Zwlaszcza po pijaku.
Właścicielka
Suseł pochylił się do przodu i pogłaskał go po włosach. Następnie wyszedł z pokoju i zamknął drzwi. Junsu został sam.
Konto usunięte
Junsu mruczal coś jeszcze przez chwilę, ale w końcu senność spowodowana alkoholem wygrała. Zamknął oczy, otulajac się kołdrą.
Właścicielka
Śniło mu się tylko trochę kolorowych świateł bez większego sensu. Obudził się sam, późnym rankiem, obolały.
Konto usunięte
Jęknął cicho, siadając. Zamrugał. Jak przez mgłę pamiętał wczorajsze wydarzenia. Miał nadzieję, że nie zrobił nic głupiego.
Właścicielka
Nikt mu na pytanie nie odpowiedział. Może trzeba ruszyć dupę z pokoju?
Konto usunięte
//Aaa! Jak agresywnie!
W sumie dobry pomysł. Junsu wstał, przeciągnął się i od razu pożałował, że zachciało mu się w ogóle oczy otwierać. Głowa go bolała, światło kuło w oczęta, a w ustach dało czuć się suchość.
Już nigdy się nie napije.
Postanawiając, wyszedł z pokoju i powoli zaczął schodzić na dół. Chociażby po coś przeciwbólowego.
Właścicielka
Ku jego szczęściu, na blacie recepcji leżała tabletka i szklanka wody. Szklanka znów z jeleniem. To chyba jakaś wskazówka. Susła stwierdzam brak.
Konto usunięte
Chłopak wziął tabletkę i popil, starając się ignorować rysunek. Teraz jeleń do końca życia będzie mu się kojarzył z bólem głowy. Sam się zastanawiał jak on w lustrze na siebie spojrzy.
Zirytowany brakiem jedynego który mógłby odpowiedzieć na dręczące go pytania westchnął.
Właścicielka
Gdy tak sobie wzdychał, usłyszał chrapanie, dochodzące spod recepcji. Poza tym był spokój, a ból odrobinę zelżał.
Konto usunięte
Tkniety przeczuciem spojrzał na recepcję, by chwilę później ją otoczyć i sprawdzić co też kryje się za nią.
A raczej pod nią.
Właścicielka
Suseł leżał na podłodze, zawinięty w koc w kratkę. Najwyraźniej często mu się to zdarzało.
Konto usunięte
Jusnu spojrzał na niego, marszczac brwi.

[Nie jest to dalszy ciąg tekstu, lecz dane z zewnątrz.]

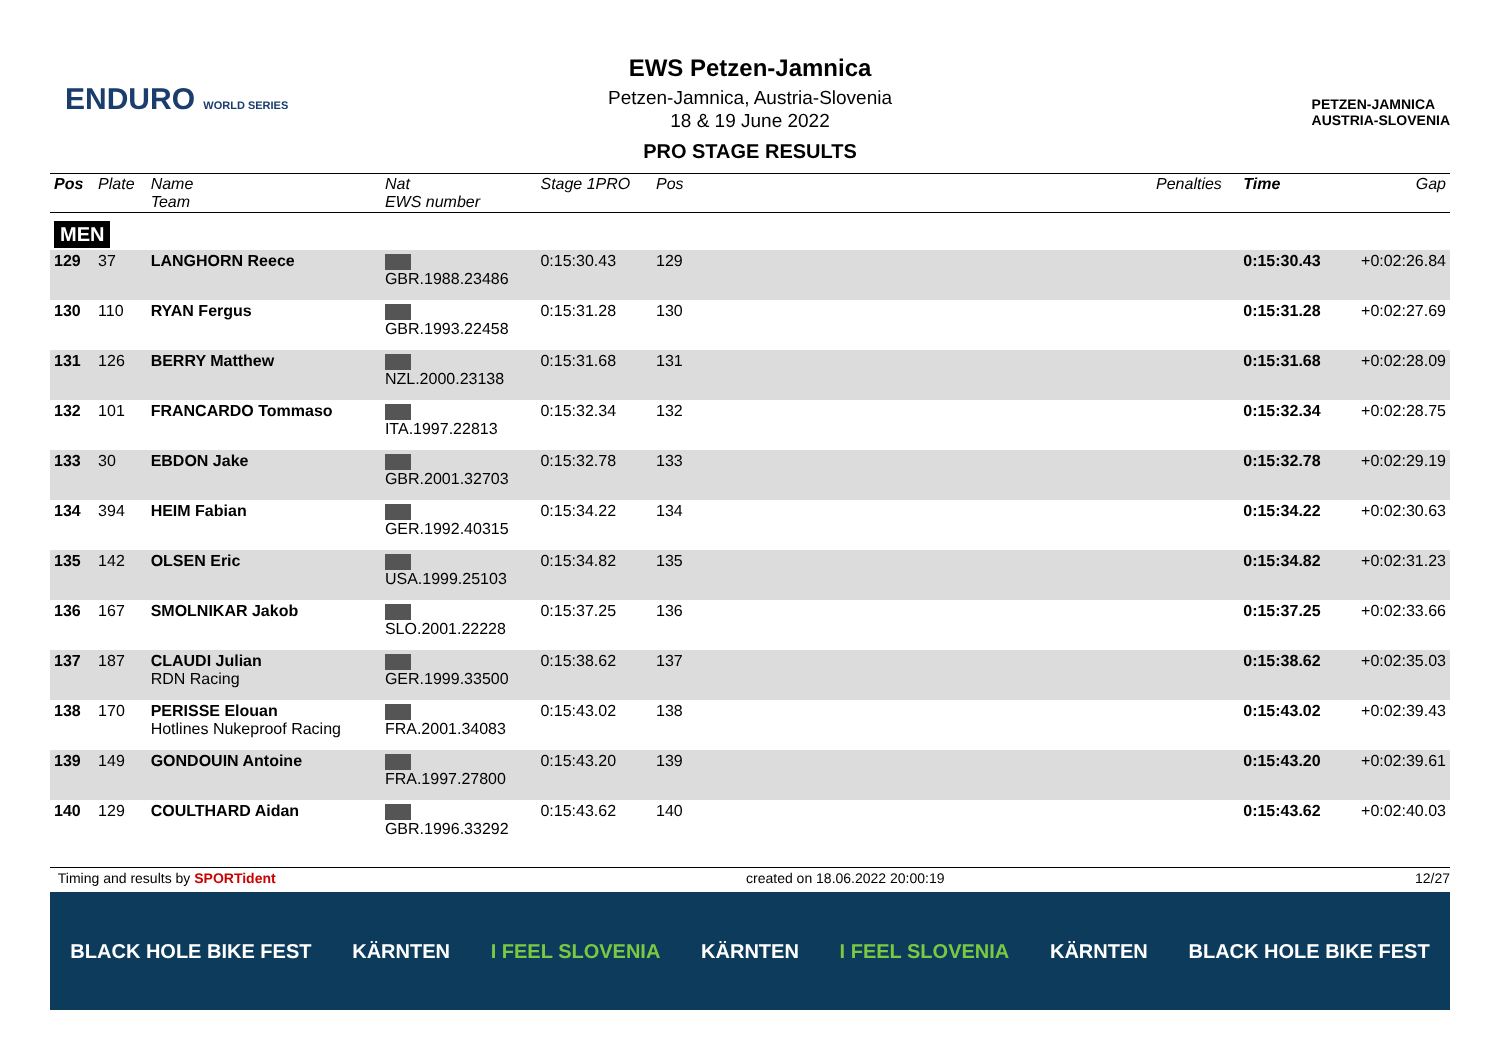ENDURO WORLD SERIES
EWS Petzen-Jamnica
Petzen-Jamnica, Austria-Slovenia
18 & 19 June 2022
PRO STAGE RESULTS
PETZEN-JAMNICA
AUSTRIA-SLOVENIA
| Pos | Plate | Name Team | Nat EWS number | Stage 1PRO | Pos | | Penalties | Time | Gap |
| --- | --- | --- | --- | --- | --- | --- | --- | --- | --- |
| MEN | | | | | | | | | |
| 129 | 37 | LANGHORN Reece | GBR.1988.23486 | 0:15:30.43 | 129 | | | 0:15:30.43 | +0:02:26.84 |
| 130 | 110 | RYAN Fergus | GBR.1993.22458 | 0:15:31.28 | 130 | | | 0:15:31.28 | +0:02:27.69 |
| 131 | 126 | BERRY Matthew | NZL.2000.23138 | 0:15:31.68 | 131 | | | 0:15:31.68 | +0:02:28.09 |
| 132 | 101 | FRANCARDO Tommaso | ITA.1997.22813 | 0:15:32.34 | 132 | | | 0:15:32.34 | +0:02:28.75 |
| 133 | 30 | EBDON Jake | GBR.2001.32703 | 0:15:32.78 | 133 | | | 0:15:32.78 | +0:02:29.19 |
| 134 | 394 | HEIM Fabian | GER.1992.40315 | 0:15:34.22 | 134 | | | 0:15:34.22 | +0:02:30.63 |
| 135 | 142 | OLSEN Eric | USA.1999.25103 | 0:15:34.82 | 135 | | | 0:15:34.82 | +0:02:31.23 |
| 136 | 167 | SMOLNIKAR Jakob | SLO.2001.22228 | 0:15:37.25 | 136 | | | 0:15:37.25 | +0:02:33.66 |
| 137 | 187 | CLAUDI Julian RDN Racing | GER.1999.33500 | 0:15:38.62 | 137 | | | 0:15:38.62 | +0:02:35.03 |
| 138 | 170 | PERISSE Elouan Hotlines Nukeproof Racing | FRA.2001.34083 | 0:15:43.02 | 138 | | | 0:15:43.02 | +0:02:39.43 |
| 139 | 149 | GONDOUIN Antoine | FRA.1997.27800 | 0:15:43.20 | 139 | | | 0:15:43.20 | +0:02:39.61 |
| 140 | 129 | COULTHARD Aidan | GBR.1996.33292 | 0:15:43.62 | 140 | | | 0:15:43.62 | +0:02:40.03 |
Timing and results by SPORTident created on 18.06.2022 20:00:19 12/27
BLACK HOLE BIKE FEST KÄRNTEN I FEEL SLOVENIA KÄRNTEN I FEEL SLOVENIA KÄRNTEN BLACK HOLE BIKE FEST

Ciekawe ile Susel wypił po tym jak bialowlosy odpadł?
Chłopak lekko dzgnal go stopą.
-Musi być ci strasznie wygodnie, co?-
Może wypadałoby zrobić coś równie miłego i teraz Susla zanieść do łóżka?
Jelonek pokręcił głową. E tam, dorosły jest. Da sobie radę.
Właścicielka
- O przyzwyczajenie od czasów, gdy hotel był pełen i nie miałem czasu iść do mieszkania. Przeszkadza ci to?